Ce que cela change pour les banques et le marché camerounais des paiements
L’arrivée d’une carte virtuelle Orange Money–Mastercard au Cameroun ne signifie pas la marginalisation des banques ; elle recompose plutôt la chaîne de valeur.
D’un côté, la carte virtuelle peut accélérer l’acceptation des paiements électroniques, ouvrir des opportunités pour l’acquisition commerçants, et soutenir une formalisation progressive des flux numériques. De l’autre, elle pose une question concurrentielle : qui capte l’usage quotidien et les données transactionnelles ? Dans un marché où l’inclusion financière est encore incomplète, la bataille ne se joue pas seulement sur le crédit, mais sur l’interface, l’expérience, et la capacité à proposer des services simples, immédiatement activables.
Les défis : conformité, lutte contre la fraude et confiance
Le succès dépendra aussi de l’exécution. Une carte virtuelle “instantanée” augmente mécaniquement les enjeux de KYC, de prévention de la fraude, de gestion des litiges et de protection du consommateur. La promesse, payer en ligne facilement, peut se retourner contre l’opérateur si le dispositif anti-fraude, les plafonds, la gestion des contestations et l’éducation des usagers ne sont pas robustes.

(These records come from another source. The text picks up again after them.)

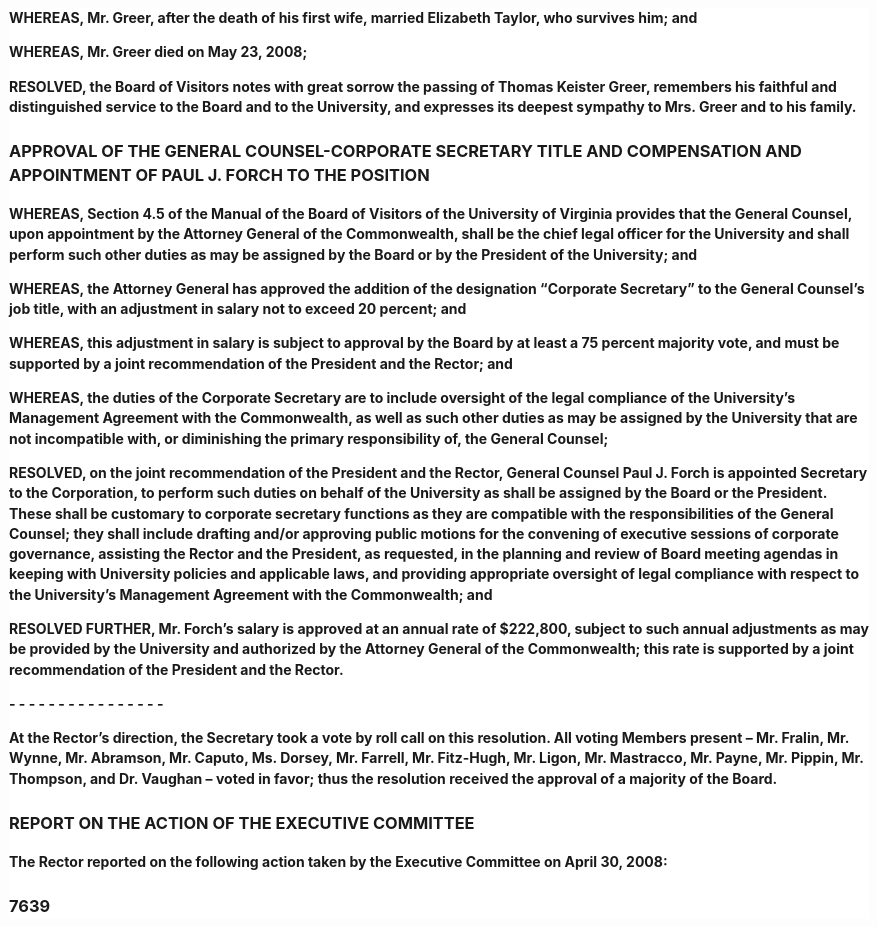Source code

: **WHEREAS, Mr. Greer, after the death of his first wife, married Elizabeth Taylor, who survives him; and**

**WHEREAS, Mr. Greer died on May 23, 2008;**

**RESOLVED, the Board of Visitors notes with great sorrow the passing of Thomas Keister Greer, remembers his faithful and distinguished service to the Board and to the University, and expresses its deepest sympathy to Mrs. Greer and to his family.**

### APPROVAL OF THE GENERAL COUNSEL-CORPORATE SECRETARY TITLE AND COMPENSATION AND APPOINTMENT OF PAUL J. FORCH TO THE POSITION

**WHEREAS, Section 4.5 of the Manual of the Board of Visitors of the University of Virginia provides that the General Counsel, upon appointment by the Attorney General of the Commonwealth, shall be the chief legal officer for the University and shall perform such other duties as may be assigned by the Board or by the President of the University; and**

**WHEREAS, the Attorney General has approved the addition of the designation “Corporate Secretary” to the General Counsel’s job title, with an adjustment in salary not to exceed 20 percent; and**

**WHEREAS, this adjustment in salary is subject to approval by the Board by at least a 75 percent majority vote, and must be supported by a joint recommendation of the President and the Rector; and**

**WHEREAS, the duties of the Corporate Secretary are to include oversight of the legal compliance of the University’s Management Agreement with the Commonwealth, as well as such other duties as may be assigned by the University that are not incompatible with, or diminishing the primary responsibility of, the General Counsel;**

**RESOLVED, on the joint recommendation of the President and the Rector, General Counsel Paul J. Forch is appointed Secretary to the Corporation, to perform such duties on behalf of the University as shall be assigned by the Board or the President. These shall be customary to corporate secretary functions as they are compatible with the responsibilities of the General Counsel; they shall include drafting and/or approving public motions for the convening of executive sessions of corporate governance, assisting the Rector and the President, as requested, in the planning and review of Board meeting agendas in keeping with University policies and applicable laws, and providing appropriate oversight of legal compliance with respect to the University’s Management Agreement with the Commonwealth; and**

**RESOLVED FURTHER, Mr. Forch’s salary is approved at an annual rate of $222,800, subject to such annual adjustments as may be provided by the University and authorized by the Attorney General of the Commonwealth; this rate is supported by a joint recommendation of the President and the Rector.**

**- - - - - - - - - - - - - - - -**

**At the Rector’s direction, the Secretary took a vote by roll call on this resolution. All voting Members present – Mr. Fralin, Mr. Wynne, Mr. Abramson, Mr. Caputo, Ms. Dorsey, Mr. Farrell, Mr. Fitz-Hugh, Mr. Ligon, Mr. Mastracco, Mr. Payne, Mr. Pippin, Mr. Thompson, and Dr. Vaughan – voted in favor; thus the resolution received the approval of a majority of the Board.**

### REPORT ON THE ACTION OF THE EXECUTIVE COMMITTEE

**The Rector reported on the following action taken by the Executive Committee on April 30, 2008:**

### 7639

À cela s’ajoutent les contraintes de conformité propres aux zones monétaires et de supervision : plus les paiements deviennent transfrontaliers, plus la traçabilité, la lutte contre le blanchiment et le contrôle des flux deviennent des sujets sensibles, à la fois pour les régulateurs et pour la réputation des marques.
Une offensive qui dit quelque chose de l’Afrique financière qui vient
La séquence Abidjan–Douala (ou Yaoundé) est révélatrice : l’inclusion financière ne se joue plus uniquement sur l’accès à un compte, mais sur l’accès à l’économie digitale globale. Orange Money teste une trajectoire claire : transformer le wallet en instrument de paiement universel, capable de servir la consommation numérique locale et internationale, tout en renforçant la croissance du groupe en Afrique.